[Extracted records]

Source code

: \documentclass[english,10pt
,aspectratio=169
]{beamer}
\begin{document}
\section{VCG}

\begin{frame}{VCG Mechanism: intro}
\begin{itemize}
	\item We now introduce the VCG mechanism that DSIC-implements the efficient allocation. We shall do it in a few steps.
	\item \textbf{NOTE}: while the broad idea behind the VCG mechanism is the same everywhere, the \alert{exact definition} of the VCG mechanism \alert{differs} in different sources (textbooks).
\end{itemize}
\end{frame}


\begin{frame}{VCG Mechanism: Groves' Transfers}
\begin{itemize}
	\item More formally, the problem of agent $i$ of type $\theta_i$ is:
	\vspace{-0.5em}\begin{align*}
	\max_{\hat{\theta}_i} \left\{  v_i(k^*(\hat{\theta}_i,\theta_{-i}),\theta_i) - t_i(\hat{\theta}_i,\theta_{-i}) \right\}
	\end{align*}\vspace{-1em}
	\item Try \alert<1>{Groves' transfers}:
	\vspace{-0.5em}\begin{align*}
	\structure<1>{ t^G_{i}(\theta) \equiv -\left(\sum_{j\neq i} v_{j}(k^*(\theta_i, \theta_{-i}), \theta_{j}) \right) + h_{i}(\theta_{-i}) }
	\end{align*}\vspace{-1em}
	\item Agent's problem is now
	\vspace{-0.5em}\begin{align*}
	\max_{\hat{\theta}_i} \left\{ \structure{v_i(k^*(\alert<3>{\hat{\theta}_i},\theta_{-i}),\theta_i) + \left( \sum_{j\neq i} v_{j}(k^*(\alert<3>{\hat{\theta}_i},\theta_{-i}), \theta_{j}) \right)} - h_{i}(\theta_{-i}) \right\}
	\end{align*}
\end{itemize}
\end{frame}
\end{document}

■ EXERCISE AIM ■
Word for word, restate each of the records above.

■ COMPLETED TASK ■
Source code

: \documentclass[english,10pt
,aspectratio=169
]{beamer}
\begin{document}
\section{VCG}

\begin{frame}{VCG Mechanism: intro}
\begin{itemize}
	\item We now introduce the VCG mechanism that DSIC-implements the efficient allocation. We shall do it in a few steps.
	\item \textbf{NOTE}: while the broad idea behind the VCG mechanism is the same everywhere, the \alert{exact definition} of the VCG mechanism \alert{differs} in different sources (textbooks).
\end{itemize}
\end{frame}


\begin{frame}{VCG Mechanism: Groves' Transfers}
\begin{itemize}
	\item More formally, the problem of agent $i$ of type $\theta_i$ is:
	\vspace{-0.5em}\begin{align*}
	\max_{\hat{\theta}_i} \left\{  v_i(k^*(\hat{\theta}_i,\theta_{-i}),\theta_i) - t_i(\hat{\theta}_i,\theta_{-i}) \right\}
	\end{align*}\vspace{-1em}
	\item Try \alert<1>{Groves' transfers}:
	\vspace{-0.5em}\begin{align*}
	\structure<1>{ t^G_{i}(\theta) \equiv -\left(\sum_{j\neq i} v_{j}(k^*(\theta_i, \theta_{-i}), \theta_{j}) \right) + h_{i}(\theta_{-i}) }
	\end{align*}\vspace{-1em}
	\item Agent's problem is now
	\vspace{-0.5em}\begin{align*}
	\max_{\hat{\theta}_i} \left\{ \structure{v_i(k^*(\alert<3>{\hat{\theta}_i},\theta_{-i}),\theta_i) + \left( \sum_{j\neq i} v_{j}(k^*(\alert<3>{\hat{\theta}_i},\theta_{-i}), \theta_{j}) \right)} - h_{i}(\theta_{-i}) \right\}
	\end{align*}
\end{itemize}
\end{frame}
\end{document}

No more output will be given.